◆ EXERCISE ◆
When you reach the line containing "neck: (328, 209)" in the entries below, start writing out each line exactly, and stop after the line containing "left back paw: (655, 286)".

◆ RECORDS PROVIDED ◆
**********

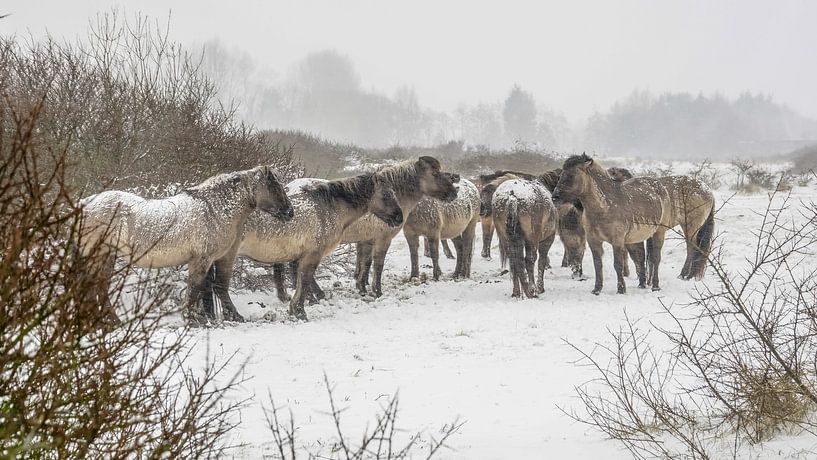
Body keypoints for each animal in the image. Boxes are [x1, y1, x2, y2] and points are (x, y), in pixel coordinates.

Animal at [79, 166, 293, 325]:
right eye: (274, 186)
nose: (290, 212)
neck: (214, 209)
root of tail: (87, 203)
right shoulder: (201, 260)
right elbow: (195, 289)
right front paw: (191, 320)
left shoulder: (207, 261)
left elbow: (203, 288)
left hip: (106, 256)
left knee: (100, 289)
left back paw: (112, 322)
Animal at [237, 171, 403, 320]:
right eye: (387, 195)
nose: (399, 218)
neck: (328, 209)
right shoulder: (313, 254)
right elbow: (304, 279)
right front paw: (299, 311)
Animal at [552, 153, 674, 294]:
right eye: (561, 175)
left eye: (572, 175)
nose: (554, 197)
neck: (604, 207)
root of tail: (660, 186)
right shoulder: (593, 240)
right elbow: (598, 264)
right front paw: (597, 289)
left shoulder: (617, 241)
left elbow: (618, 265)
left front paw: (621, 289)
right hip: (633, 239)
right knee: (639, 259)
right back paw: (641, 285)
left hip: (659, 232)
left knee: (655, 258)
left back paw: (655, 286)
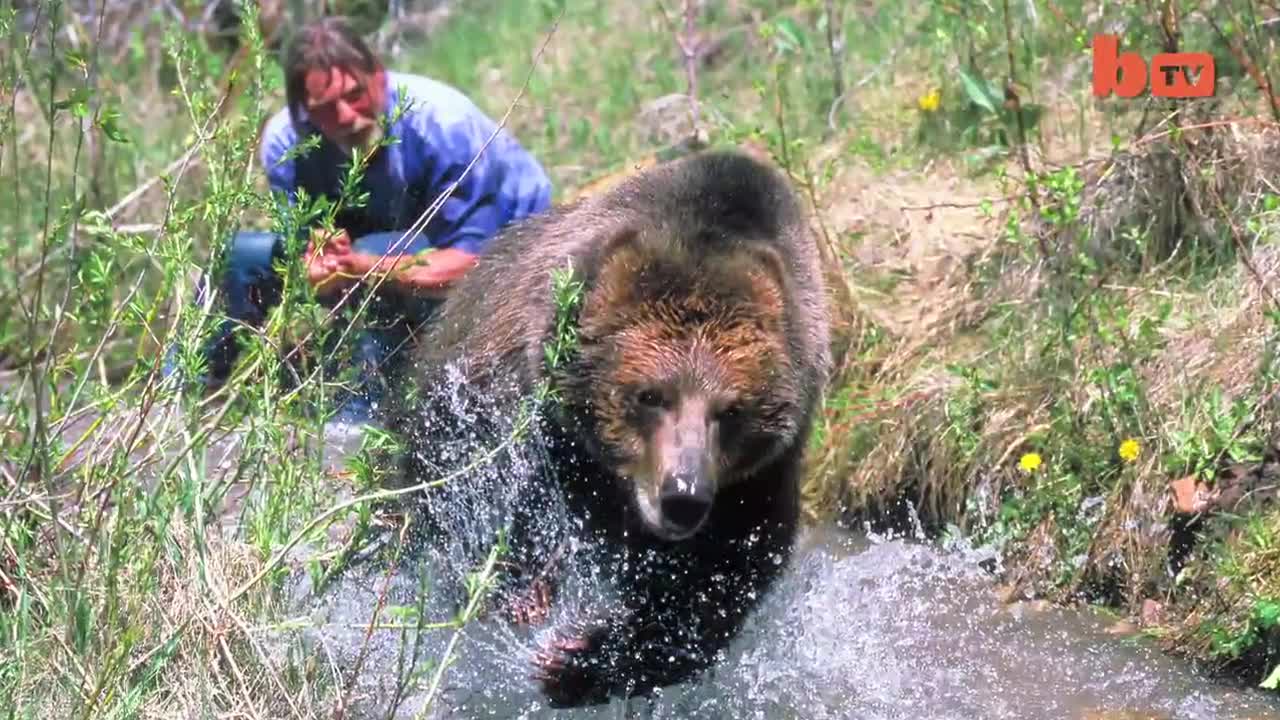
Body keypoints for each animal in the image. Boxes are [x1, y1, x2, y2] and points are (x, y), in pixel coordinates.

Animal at [379, 148, 832, 708]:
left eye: (730, 410)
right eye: (650, 395)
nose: (683, 496)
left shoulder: (756, 482)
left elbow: (714, 592)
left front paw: (576, 660)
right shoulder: (519, 405)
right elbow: (482, 491)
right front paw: (524, 594)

**********

◆ SOLVED EXERCISE ◆
neck: (328, 209)
right shoulder: (313, 254)
right elbow: (304, 279)
right front paw: (299, 311)
Animal at [552, 153, 674, 294]:
right eye: (561, 175)
left eye: (572, 175)
nose: (554, 197)
neck: (604, 207)
root of tail: (660, 186)
right shoulder: (593, 240)
right elbow: (598, 264)
right front paw: (597, 289)
left shoulder: (617, 241)
left elbow: (618, 265)
left front paw: (621, 289)
right hip: (633, 239)
right knee: (639, 259)
right back paw: (641, 285)
left hip: (659, 232)
left knee: (655, 258)
left back paw: (655, 286)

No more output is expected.